• WHAT IS EXPECTED: Transcribe the records in full; omit images.

• DATA FOR THIS TASK:
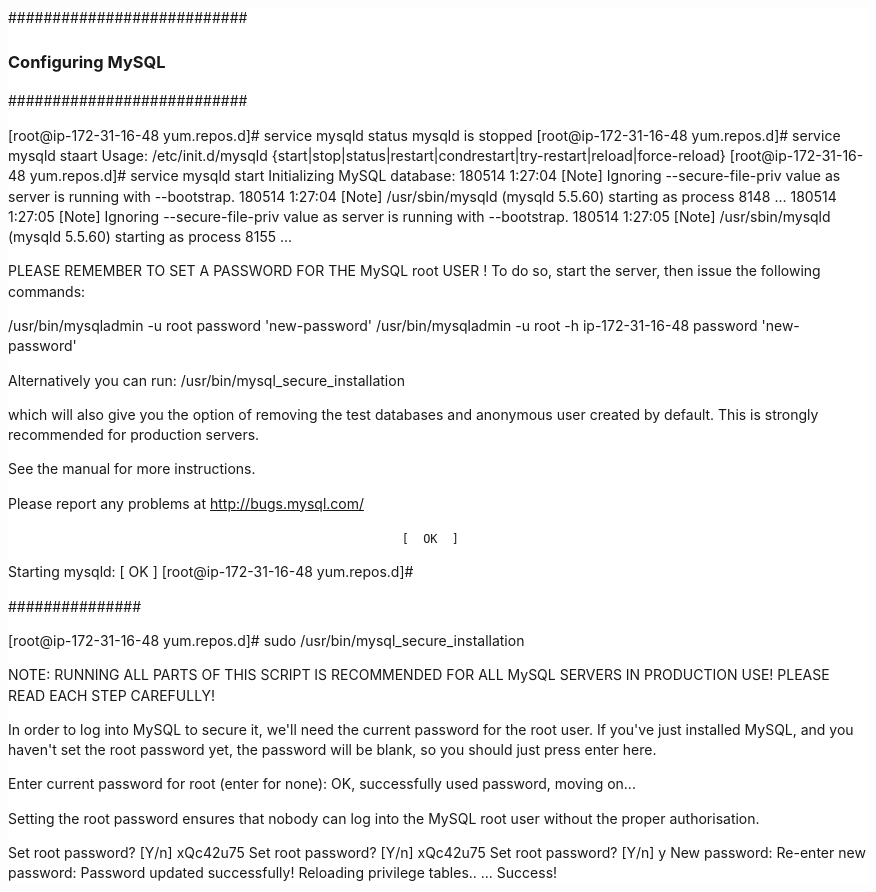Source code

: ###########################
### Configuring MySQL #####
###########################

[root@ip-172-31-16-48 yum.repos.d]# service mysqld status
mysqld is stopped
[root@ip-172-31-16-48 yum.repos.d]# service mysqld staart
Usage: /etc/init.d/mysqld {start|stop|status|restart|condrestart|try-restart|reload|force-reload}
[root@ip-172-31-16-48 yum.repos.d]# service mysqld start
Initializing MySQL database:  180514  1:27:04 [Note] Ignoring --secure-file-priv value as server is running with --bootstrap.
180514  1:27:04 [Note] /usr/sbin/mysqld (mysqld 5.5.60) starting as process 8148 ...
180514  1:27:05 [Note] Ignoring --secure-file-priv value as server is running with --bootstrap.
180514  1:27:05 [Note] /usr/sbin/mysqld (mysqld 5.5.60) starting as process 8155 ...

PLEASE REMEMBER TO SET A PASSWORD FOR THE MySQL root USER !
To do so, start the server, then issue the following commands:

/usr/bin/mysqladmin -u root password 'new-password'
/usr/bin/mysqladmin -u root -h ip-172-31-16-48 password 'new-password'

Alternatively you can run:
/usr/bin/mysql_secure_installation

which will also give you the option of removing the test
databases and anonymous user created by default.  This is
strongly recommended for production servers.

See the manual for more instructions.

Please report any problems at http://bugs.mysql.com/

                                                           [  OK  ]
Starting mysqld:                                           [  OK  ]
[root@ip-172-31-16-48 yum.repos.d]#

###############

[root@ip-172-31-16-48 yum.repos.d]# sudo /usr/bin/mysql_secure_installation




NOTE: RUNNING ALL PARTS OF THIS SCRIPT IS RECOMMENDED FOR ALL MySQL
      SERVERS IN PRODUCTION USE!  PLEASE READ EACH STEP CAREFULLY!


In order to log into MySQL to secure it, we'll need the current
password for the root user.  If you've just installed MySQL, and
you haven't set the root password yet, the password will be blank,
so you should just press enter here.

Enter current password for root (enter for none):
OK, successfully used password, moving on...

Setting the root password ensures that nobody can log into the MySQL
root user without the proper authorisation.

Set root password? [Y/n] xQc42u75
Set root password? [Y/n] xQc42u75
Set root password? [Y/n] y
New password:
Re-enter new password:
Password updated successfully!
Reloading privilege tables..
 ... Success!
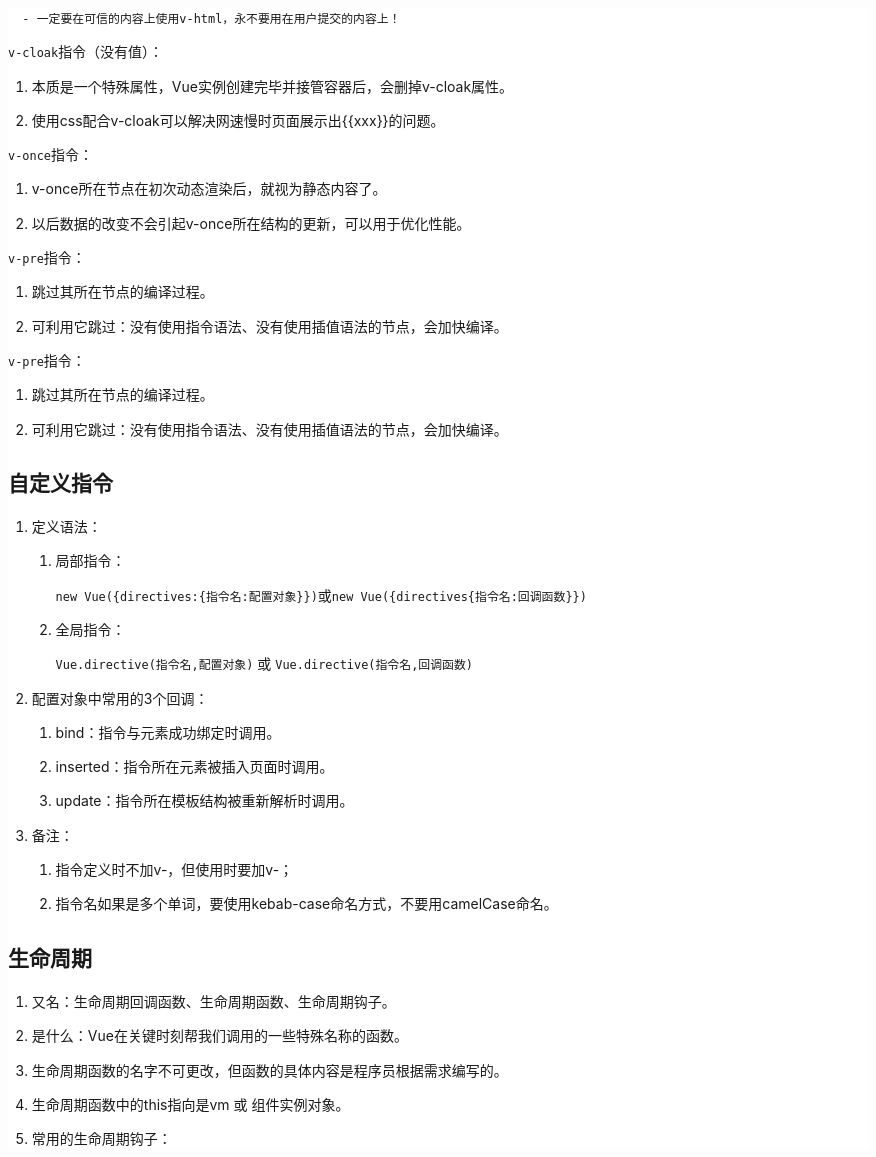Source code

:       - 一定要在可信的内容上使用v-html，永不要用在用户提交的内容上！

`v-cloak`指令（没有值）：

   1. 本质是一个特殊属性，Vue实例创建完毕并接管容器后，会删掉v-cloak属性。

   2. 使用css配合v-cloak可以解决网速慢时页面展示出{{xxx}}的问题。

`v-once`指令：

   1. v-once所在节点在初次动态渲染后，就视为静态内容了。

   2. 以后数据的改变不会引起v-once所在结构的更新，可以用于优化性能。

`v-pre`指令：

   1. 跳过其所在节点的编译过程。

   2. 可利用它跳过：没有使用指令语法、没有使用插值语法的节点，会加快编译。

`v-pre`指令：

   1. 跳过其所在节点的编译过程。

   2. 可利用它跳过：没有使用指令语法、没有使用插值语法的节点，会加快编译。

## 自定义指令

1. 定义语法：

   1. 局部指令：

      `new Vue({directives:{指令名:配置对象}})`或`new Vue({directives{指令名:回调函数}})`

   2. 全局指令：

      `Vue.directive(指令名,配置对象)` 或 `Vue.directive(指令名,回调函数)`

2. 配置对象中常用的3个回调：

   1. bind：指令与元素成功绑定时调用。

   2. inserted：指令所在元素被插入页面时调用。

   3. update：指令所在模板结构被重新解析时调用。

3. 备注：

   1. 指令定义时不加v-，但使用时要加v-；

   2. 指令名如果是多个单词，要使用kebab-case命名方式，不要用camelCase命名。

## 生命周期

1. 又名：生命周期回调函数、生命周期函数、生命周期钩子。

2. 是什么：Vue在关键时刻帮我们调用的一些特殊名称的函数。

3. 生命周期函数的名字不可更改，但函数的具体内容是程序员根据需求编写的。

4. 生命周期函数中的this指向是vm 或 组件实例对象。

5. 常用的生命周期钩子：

• EXERCISE RESULT:
Source code

: ###########################
### Configuring MySQL #####
###########################

[root@ip-172-31-16-48 yum.repos.d]# service mysqld status
mysqld is stopped
[root@ip-172-31-16-48 yum.repos.d]# service mysqld staart
Usage: /etc/init.d/mysqld {start|stop|status|restart|condrestart|try-restart|reload|force-reload}
[root@ip-172-31-16-48 yum.repos.d]# service mysqld start
Initializing MySQL database:  180514  1:27:04 [Note] Ignoring --secure-file-priv value as server is running with --bootstrap.
180514  1:27:04 [Note] /usr/sbin/mysqld (mysqld 5.5.60) starting as process 8148 ...
180514  1:27:05 [Note] Ignoring --secure-file-priv value as server is running with --bootstrap.
180514  1:27:05 [Note] /usr/sbin/mysqld (mysqld 5.5.60) starting as process 8155 ...

PLEASE REMEMBER TO SET A PASSWORD FOR THE MySQL root USER !
To do so, start the server, then issue the following commands:

/usr/bin/mysqladmin -u root password 'new-password'
/usr/bin/mysqladmin -u root -h ip-172-31-16-48 password 'new-password'

Alternatively you can run:
/usr/bin/mysql_secure_installation

which will also give you the option of removing the test
databases and anonymous user created by default.  This is
strongly recommended for production servers.

See the manual for more instructions.

Please report any problems at http://bugs.mysql.com/

                                                           [  OK  ]
Starting mysqld:                                           [  OK  ]
[root@ip-172-31-16-48 yum.repos.d]#

###############

[root@ip-172-31-16-48 yum.repos.d]# sudo /usr/bin/mysql_secure_installation




NOTE: RUNNING ALL PARTS OF THIS SCRIPT IS RECOMMENDED FOR ALL MySQL
      SERVERS IN PRODUCTION USE!  PLEASE READ EACH STEP CAREFULLY!


In order to log into MySQL to secure it, we'll need the current
password for the root user.  If you've just installed MySQL, and
you haven't set the root password yet, the password will be blank,
so you should just press enter here.

Enter current password for root (enter for none):
OK, successfully used password, moving on...

Setting the root password ensures that nobody can log into the MySQL
root user without the proper authorisation.

Set root password? [Y/n] xQc42u75
Set root password? [Y/n] xQc42u75
Set root password? [Y/n] y
New password:
Re-enter new password:
Password updated successfully!
Reloading privilege tables..
 ... Success!
Source code

:       - 一定要在可信的内容上使用v-html，永不要用在用户提交的内容上！

`v-cloak`指令（没有值）：

   1. 本质是一个特殊属性，Vue实例创建完毕并接管容器后，会删掉v-cloak属性。

   2. 使用css配合v-cloak可以解决网速慢时页面展示出{{xxx}}的问题。

`v-once`指令：

   1. v-once所在节点在初次动态渲染后，就视为静态内容了。

   2. 以后数据的改变不会引起v-once所在结构的更新，可以用于优化性能。

`v-pre`指令：

   1. 跳过其所在节点的编译过程。

   2. 可利用它跳过：没有使用指令语法、没有使用插值语法的节点，会加快编译。

`v-pre`指令：

   1. 跳过其所在节点的编译过程。

   2. 可利用它跳过：没有使用指令语法、没有使用插值语法的节点，会加快编译。

## 自定义指令

1. 定义语法：

   1. 局部指令：

      `new Vue({directives:{指令名:配置对象}})`或`new Vue({directives{指令名:回调函数}})`

   2. 全局指令：

      `Vue.directive(指令名,配置对象)` 或 `Vue.directive(指令名,回调函数)`

2. 配置对象中常用的3个回调：

   1. bind：指令与元素成功绑定时调用。

   2. inserted：指令所在元素被插入页面时调用。

   3. update：指令所在模板结构被重新解析时调用。

3. 备注：

   1. 指令定义时不加v-，但使用时要加v-；

   2. 指令名如果是多个单词，要使用kebab-case命名方式，不要用camelCase命名。

## 生命周期

1. 又名：生命周期回调函数、生命周期函数、生命周期钩子。

2. 是什么：Vue在关键时刻帮我们调用的一些特殊名称的函数。

3. 生命周期函数的名字不可更改，但函数的具体内容是程序员根据需求编写的。

4. 生命周期函数中的this指向是vm 或 组件实例对象。

5. 常用的生命周期钩子：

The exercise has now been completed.